Un cabinet d'architecte d'Orléans a été sélectionné sur procédure adaptée. «Nous avons choisi ce prestataire car il avait mené des missions similaires dans d'autres collectivités locales, reprend Emmanuel Charlotte. Il était au fait des problématiques de fonctionnement propres aux collectivités: accueil d'usagers, organisation des services, etc.» L'agencement en espace ouvert a pu être réalisé entre 2005 et 2006, malgré la faible largeur du bâtiment (12,50 mètres). «Le plateau en open space a pris en compte deux impératifs: répartir les agents par pôle grâce à des bureaux en marguerite, et éviter un couloir central en proposant plusieurs cheminements agrémentés de plantes.» Le tout avec un nouveau mobilier. «Nous voulions éviter de multiplier les cloisonnettes pour remplacer celles que nous avons démolies, prévient Emmanuel Charlotte.
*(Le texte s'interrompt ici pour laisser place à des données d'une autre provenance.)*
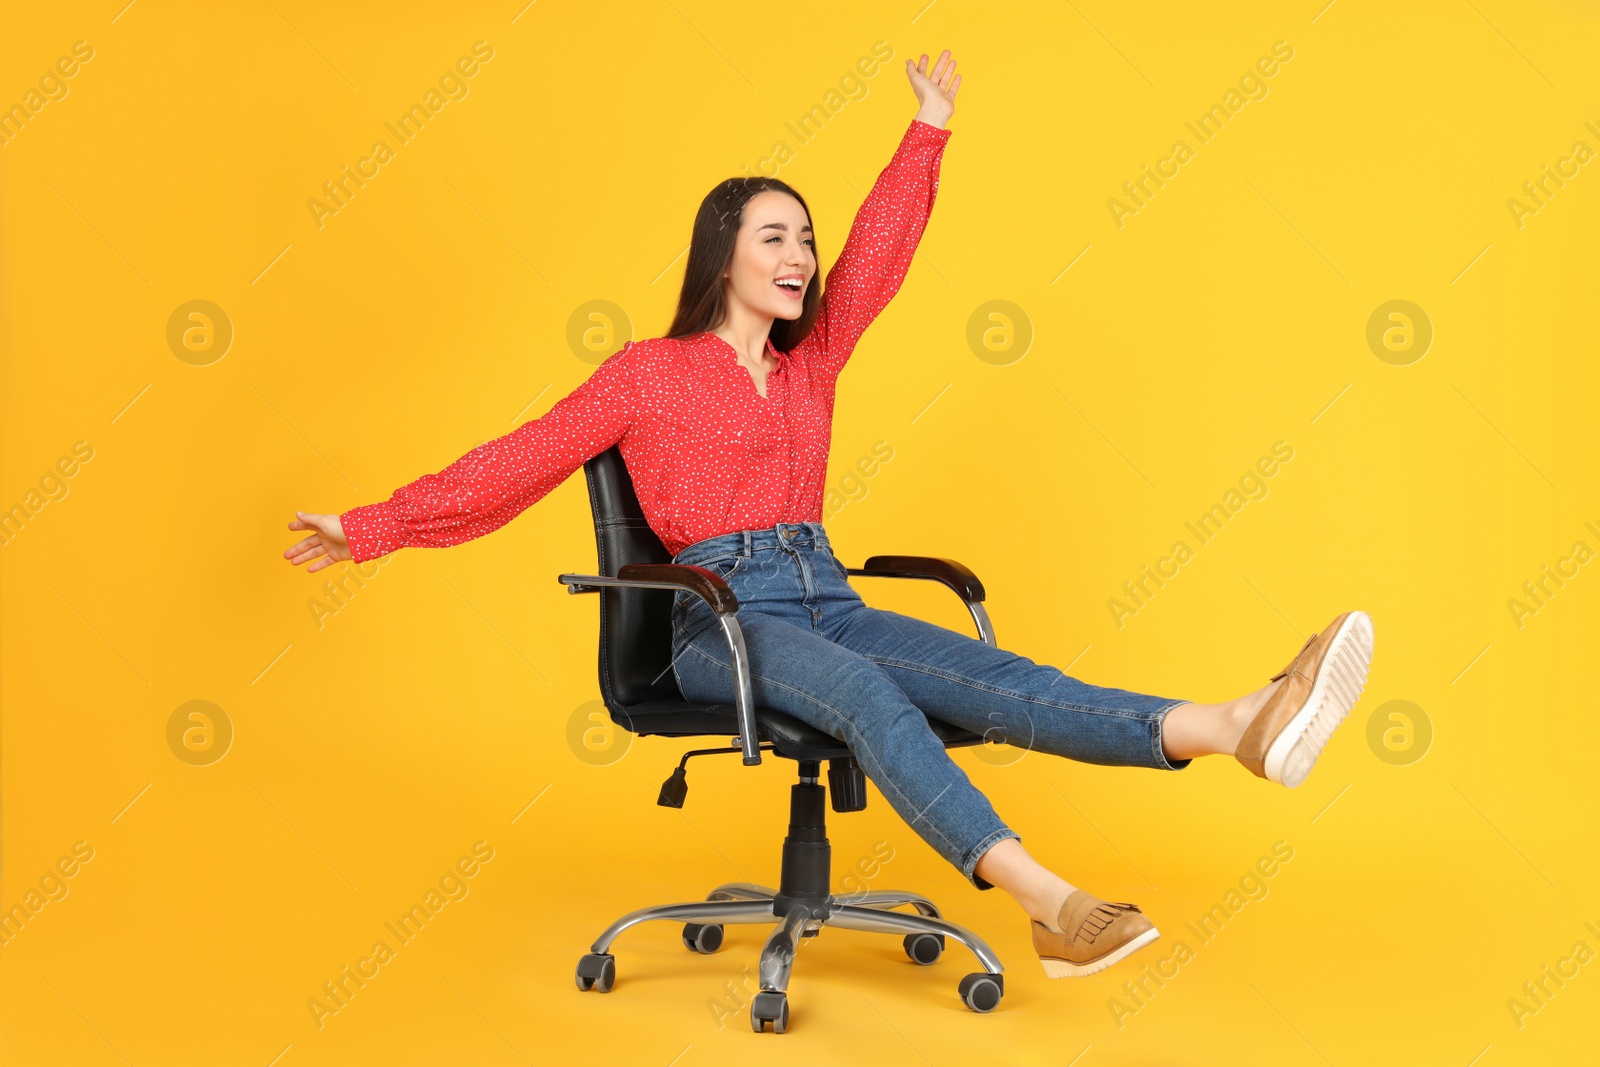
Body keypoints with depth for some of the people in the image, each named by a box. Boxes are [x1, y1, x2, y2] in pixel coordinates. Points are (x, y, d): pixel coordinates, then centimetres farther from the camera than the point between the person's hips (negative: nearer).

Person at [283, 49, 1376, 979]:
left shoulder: (810, 364, 18)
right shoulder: (648, 373, 5)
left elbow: (878, 255, 15)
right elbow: (518, 463, 5)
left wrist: (928, 129, 9)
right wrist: (372, 528, 3)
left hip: (829, 600, 5)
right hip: (723, 616, -5)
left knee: (997, 677, -20)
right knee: (867, 694, -36)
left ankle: (1234, 728, -43)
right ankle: (1050, 904, -53)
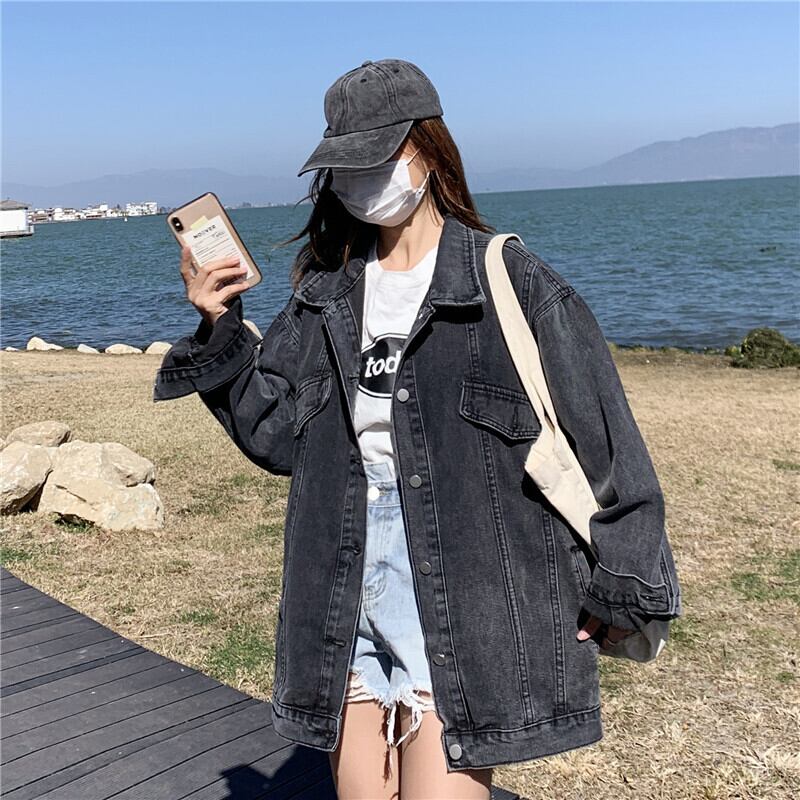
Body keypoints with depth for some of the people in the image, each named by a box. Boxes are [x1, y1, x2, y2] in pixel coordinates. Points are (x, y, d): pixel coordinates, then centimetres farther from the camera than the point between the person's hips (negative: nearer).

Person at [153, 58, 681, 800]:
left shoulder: (512, 283, -7)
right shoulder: (325, 292, 8)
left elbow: (607, 445, -5)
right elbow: (278, 433, 9)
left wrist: (620, 594, -2)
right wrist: (220, 330, -3)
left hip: (462, 597, -5)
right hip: (343, 588, 5)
Toutefois, il fallait assurer une intimité à nos collaborateurs, qui sont toujours réticents, dans un premier temps, au changement.»
Aujourd'hui, les agents semblent globalement satisfaits. L'espace ouvert a permis une meilleure communication entre services.

Les habitudes persistent

 

Les acheteurs publics sont à l'écoute des besoins des agents: «Le confort du collaborateur est toujours le coeur du sujet», reprend Georges Chalhoub (CACD). Le cas s'est présenté dans une direction des impôts, qui est allée jusqu'à faire réaliser une étude d'ergonomie sur son nouveau mobilier. Pour Christian Reybaud (Forma), les acteurs publics cherchent toujours le compromis. «Ils veulent optimiser l'espace, mais n'ont pas encore totalement adopté cette culture. Les habitudes de travail en espace cloisonné restent fortes.» Un constat corroboré par Philippe Meurice (DEGW): «C'est la grande différence entre l'administration française et ses homologues britannique ou néerlandais. Ils profitent des changements de locaux pour se réorganiser sur des thèmes plus contemporains: espaces ouverts, nomadisme...»

En revanche, les entités publiques ont pris avec entrain le virage écologique. Même si le diagnostic de performance énergétique ne deviendra obligatoire qu'à partir du 2 janvier 2008, de nombreuses constructions sont déjà estampillées, en partie, haute qualité environnementale (HQE). Ainsi, pour accueillir la totalité de ses effectifs angevins, l'Ademe a prévu une extension de bâtiment de 2 700 m2, qui répondra à tous les canons de la HQE: limiter les impacts d'une opération de construction ou de réhabilitation sur l'environnement, tout en assurant à l'intérieur des conditions de vie saines et confortables.

Christian Reybaud Forma

Dans le secteur public, les habitudes de travail dans des espaces cloisonnés restent fortes.